Goal of the exercise
Output only the stretch of the listing that starts at the line containing "index tip: (247, 357)" and ends at the line containing "middle mcp: (374, 636)", reproduced exactly with both ends.

Material supplied
==============================
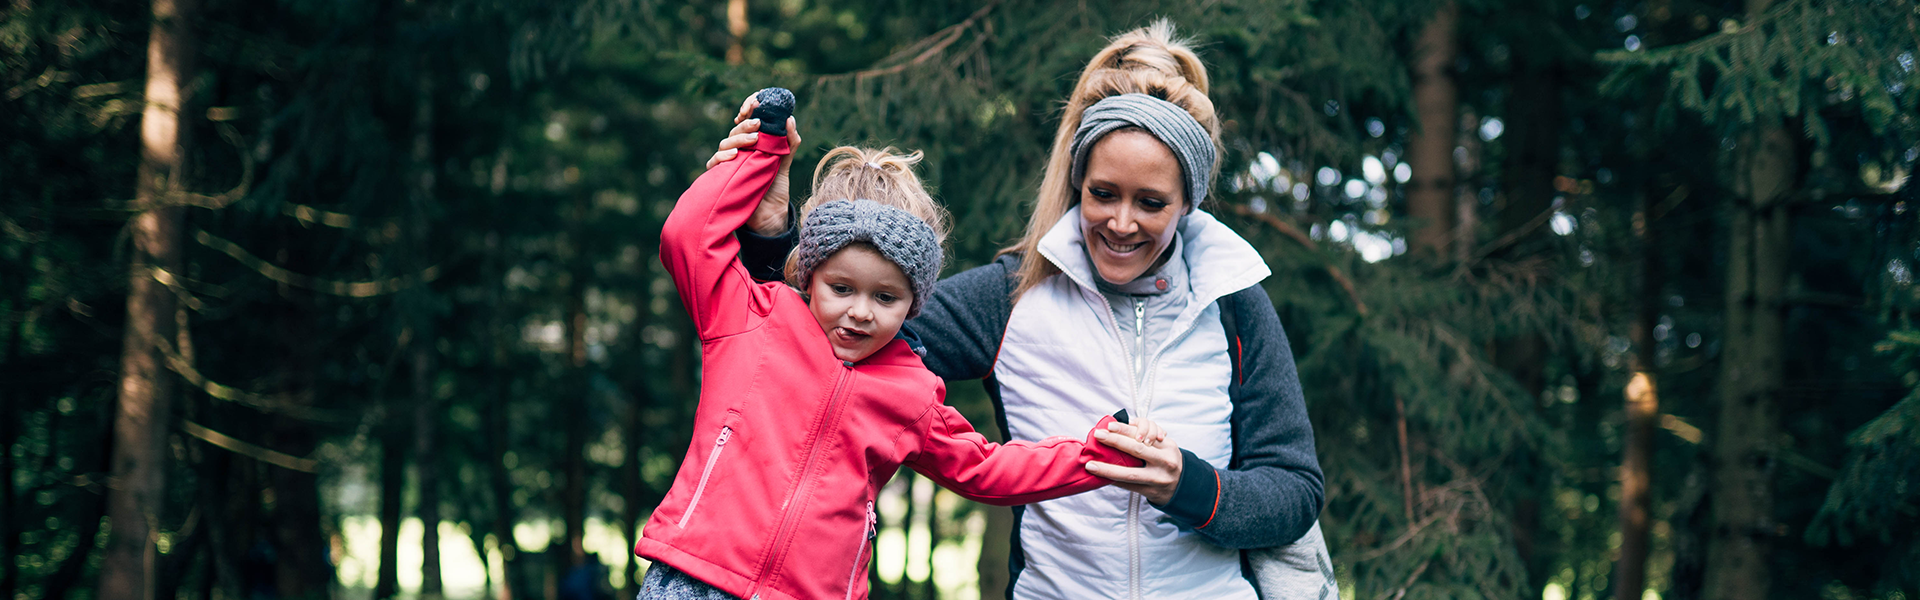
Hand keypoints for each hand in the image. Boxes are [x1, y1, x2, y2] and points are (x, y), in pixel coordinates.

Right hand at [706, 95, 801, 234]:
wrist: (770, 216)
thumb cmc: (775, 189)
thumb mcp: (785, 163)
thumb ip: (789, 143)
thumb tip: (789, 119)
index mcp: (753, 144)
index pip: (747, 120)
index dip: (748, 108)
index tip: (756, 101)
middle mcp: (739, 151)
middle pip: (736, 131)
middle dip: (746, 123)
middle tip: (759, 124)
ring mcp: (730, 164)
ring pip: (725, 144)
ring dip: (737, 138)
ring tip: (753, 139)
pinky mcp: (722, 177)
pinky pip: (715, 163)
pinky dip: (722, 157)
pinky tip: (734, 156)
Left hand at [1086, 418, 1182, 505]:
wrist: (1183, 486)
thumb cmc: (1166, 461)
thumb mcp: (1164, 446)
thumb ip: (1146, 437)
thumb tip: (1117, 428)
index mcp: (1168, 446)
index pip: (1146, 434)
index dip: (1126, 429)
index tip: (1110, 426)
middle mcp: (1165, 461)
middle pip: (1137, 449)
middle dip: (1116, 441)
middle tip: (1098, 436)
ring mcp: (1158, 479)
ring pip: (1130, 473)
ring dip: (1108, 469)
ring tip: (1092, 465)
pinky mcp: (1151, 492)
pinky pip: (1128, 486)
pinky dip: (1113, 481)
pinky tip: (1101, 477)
==============================
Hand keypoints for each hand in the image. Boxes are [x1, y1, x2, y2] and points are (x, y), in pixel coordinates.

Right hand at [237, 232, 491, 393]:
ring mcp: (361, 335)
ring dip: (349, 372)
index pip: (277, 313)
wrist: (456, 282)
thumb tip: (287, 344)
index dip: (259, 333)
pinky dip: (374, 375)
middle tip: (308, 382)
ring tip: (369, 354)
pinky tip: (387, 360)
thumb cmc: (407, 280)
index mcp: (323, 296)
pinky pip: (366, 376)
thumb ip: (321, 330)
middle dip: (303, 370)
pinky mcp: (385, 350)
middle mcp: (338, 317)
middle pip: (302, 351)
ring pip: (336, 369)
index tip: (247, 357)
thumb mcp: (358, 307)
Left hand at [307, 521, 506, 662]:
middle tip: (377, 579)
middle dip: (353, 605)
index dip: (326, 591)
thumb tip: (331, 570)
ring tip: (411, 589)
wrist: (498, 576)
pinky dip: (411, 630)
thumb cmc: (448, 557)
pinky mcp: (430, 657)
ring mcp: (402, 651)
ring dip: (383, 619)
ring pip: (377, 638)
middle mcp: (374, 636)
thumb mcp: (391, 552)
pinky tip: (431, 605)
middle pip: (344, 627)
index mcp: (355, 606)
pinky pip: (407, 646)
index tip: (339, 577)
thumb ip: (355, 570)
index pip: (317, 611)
==============================
Answer to the exercise
index tip: (247, 357)
thumb mcp: (358, 307)
Left hand at [307, 521, 506, 662]:
middle tip: (377, 579)
middle dip: (353, 605)
index dip: (326, 591)
thumb tip: (331, 570)
ring tip: (411, 589)
wrist: (498, 576)
pinky dip: (411, 630)
thumb cmc: (448, 557)
pinky mcp: (430, 657)
ring mcp: (402, 651)
ring dip: (383, 619)
ring pip: (377, 638)
middle mcp: (374, 636)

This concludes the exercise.